Crowdsourcing and evaluating text quality


Over the last decade, crowdsourcing has become a standard method for collecting training data for NLP tasks and evaluating NLP systems for things like text quality. Many evaluations, however, are still ill-defined.

In the practical portion of this talk I present an overview of current tasks addressed with crowdsourcing in computational linguistics, along with tools for implementing them. This overview is meant to be interactive: I am sharing some of the best or most interesting tasks I am aware of, but I would like us to have a conversation about how you are using crowdsourcing as well.

After this discussion of tasks, tools, and best practices, I introduce a new research program from the Heriot-Watt NLP Lab looking at human and automatic evaluations for natural language generation.
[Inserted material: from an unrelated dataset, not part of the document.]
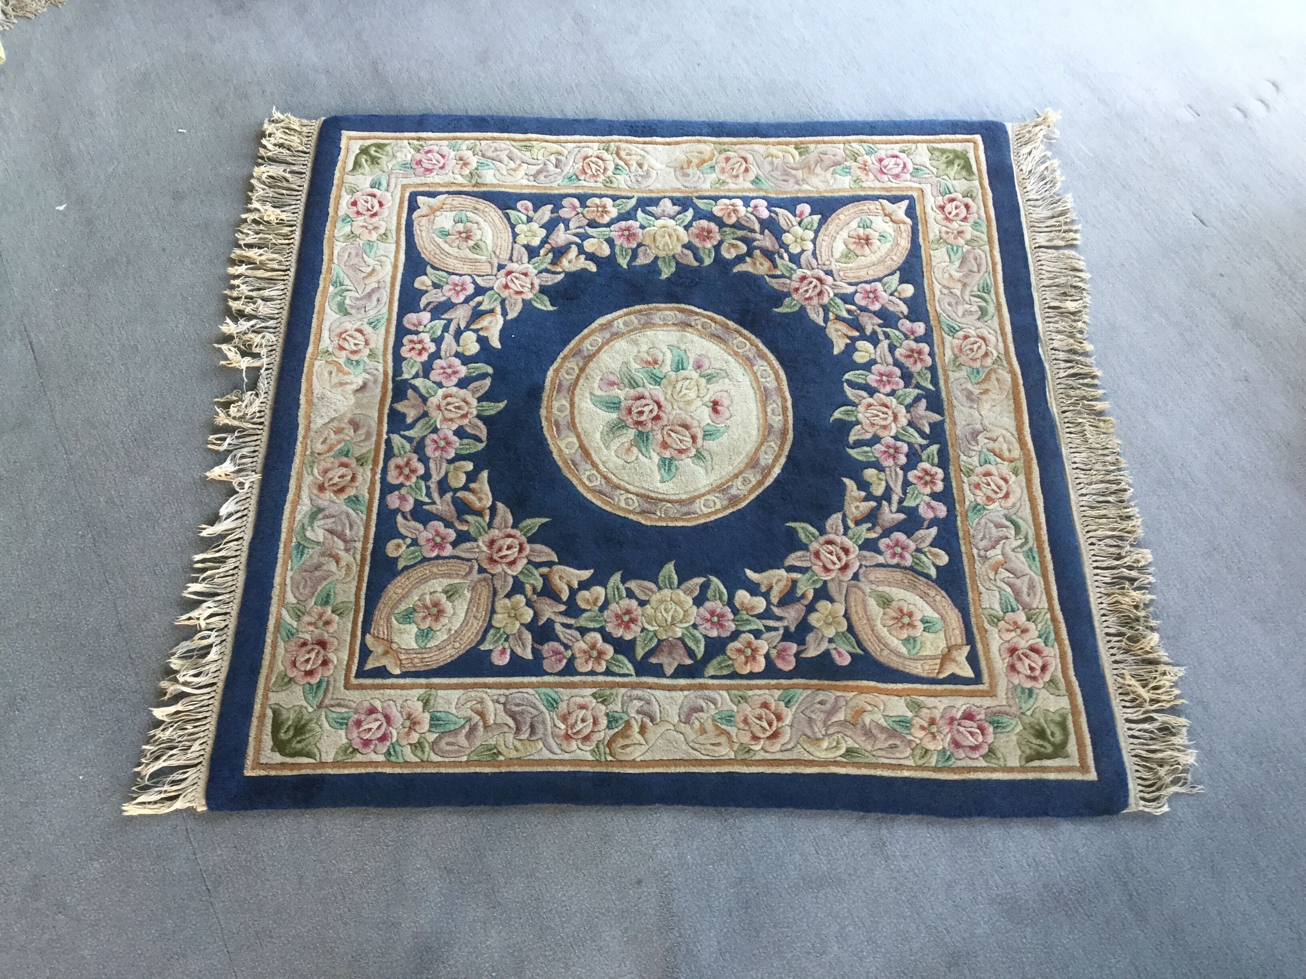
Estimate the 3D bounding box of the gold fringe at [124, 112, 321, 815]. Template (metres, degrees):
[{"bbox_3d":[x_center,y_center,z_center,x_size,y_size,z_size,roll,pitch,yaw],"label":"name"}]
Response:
[{"bbox_3d":[-0.638,-0.128,1.791,0.110,0.025,1.223,0,63,-1],"label":"gold fringe"}]

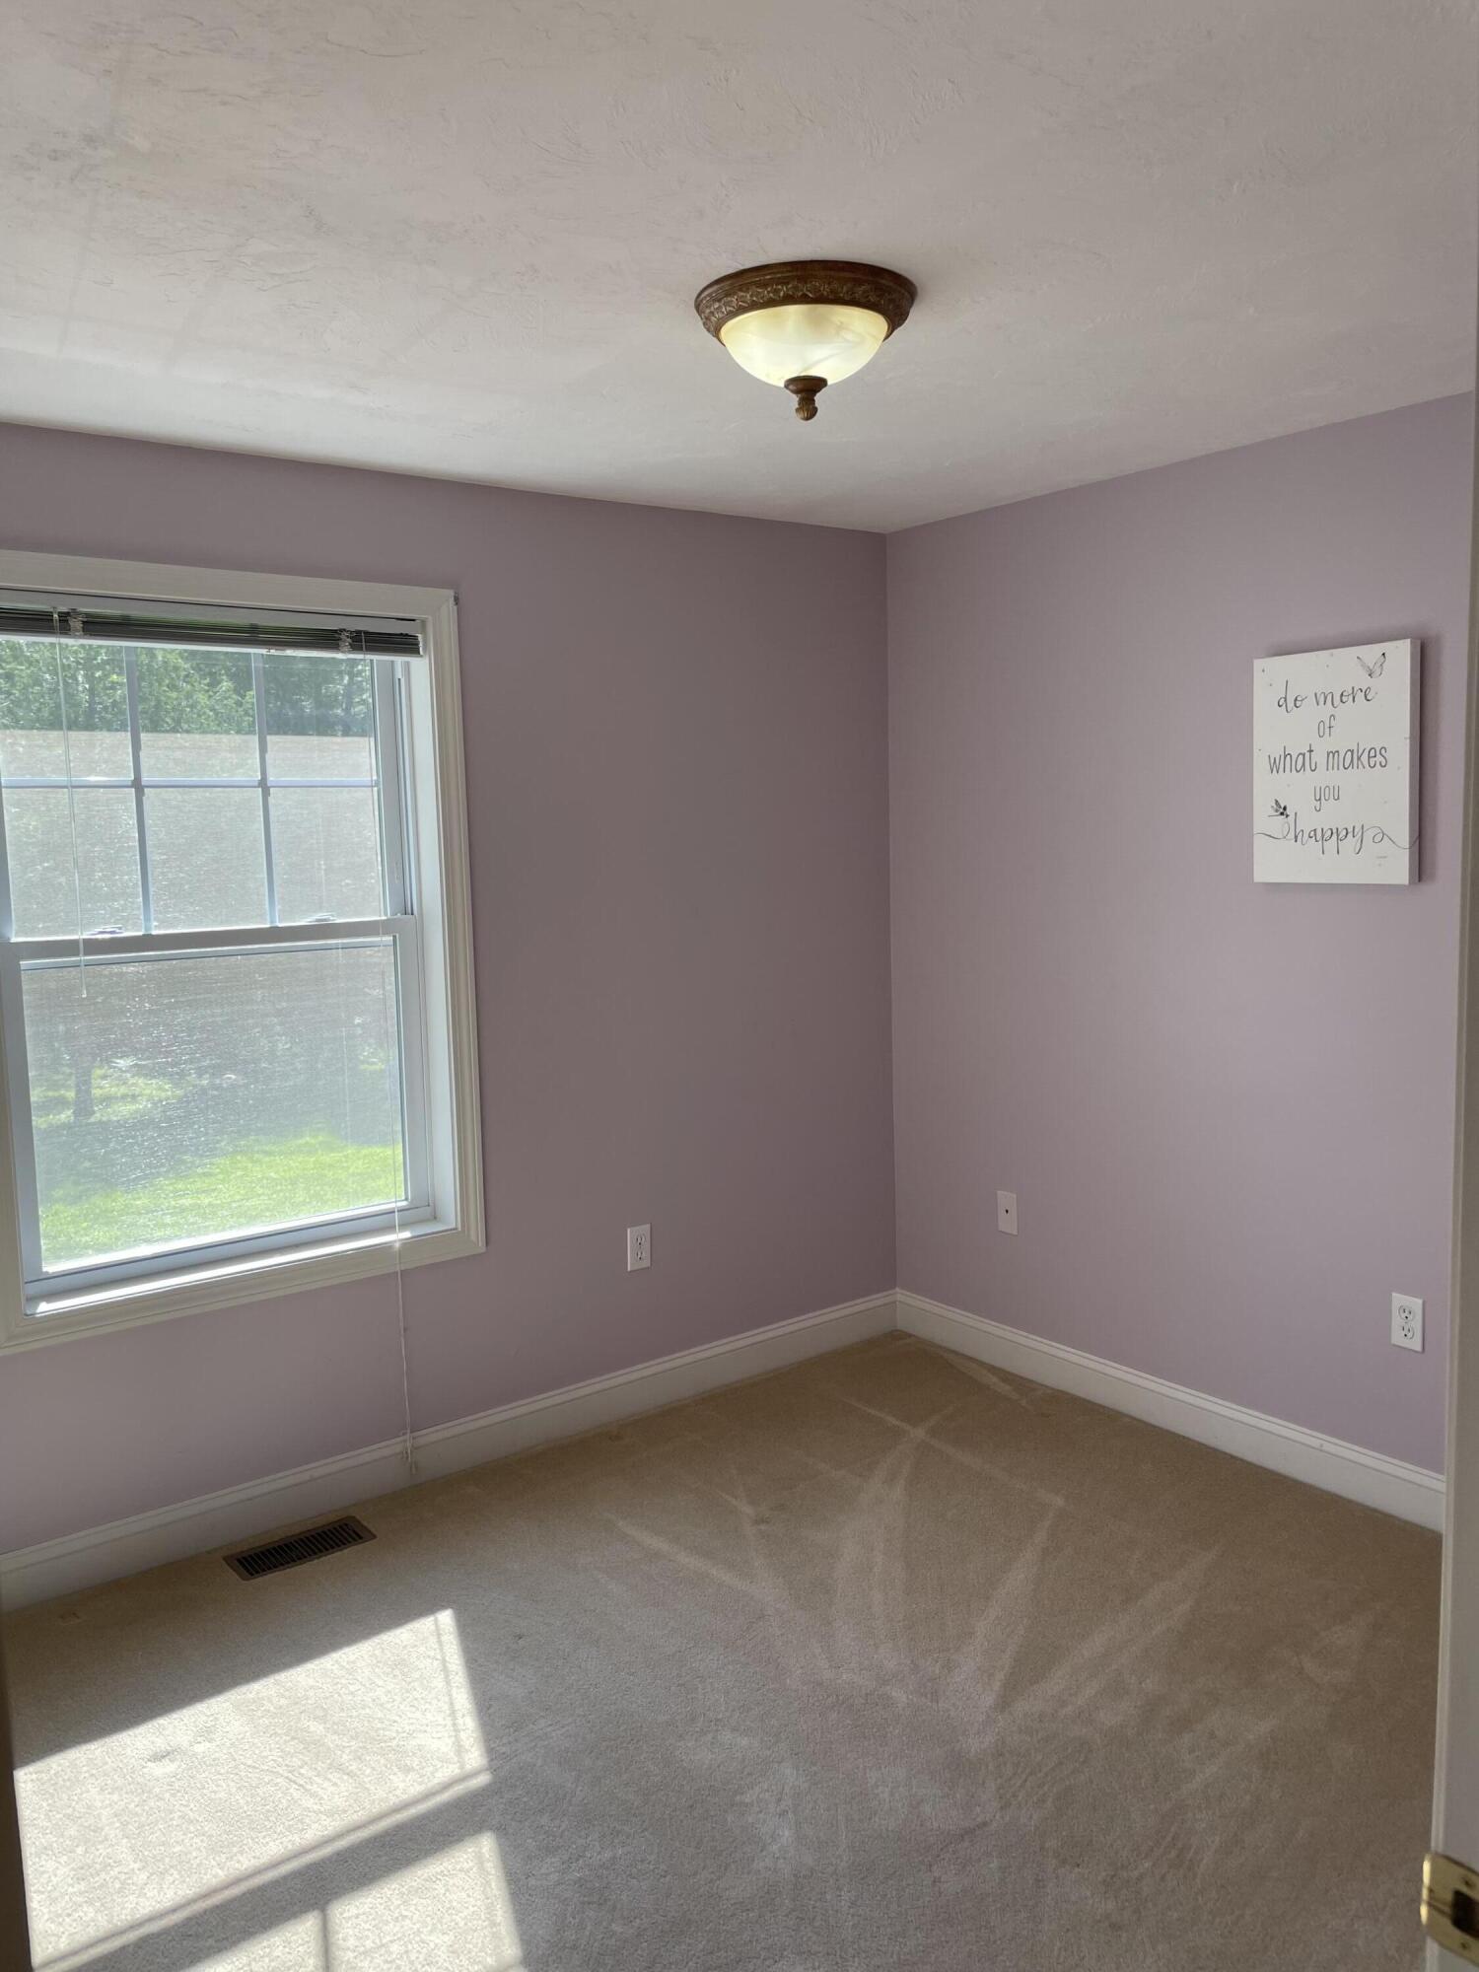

This includes foundational work to make our evaluations more well-defined, experimental work developing new reading time measures to assess readability, and modeling work as we seek new methods of quality estimation that improve upon metrics like BLEU and BERTscore.

20 Jan 2020 15:00 — 16:00
422 Seminar Room
Sir Alwyn Williams Building, University of Glasgow, Glasgow, G12 8QN, United Kingdom
Dave Howcroft
Research Associate

Dave Howcroft is a computational linguist working in the Interaction Lab at Heriot-Watt University's School of Mathematics and Computer Sciences.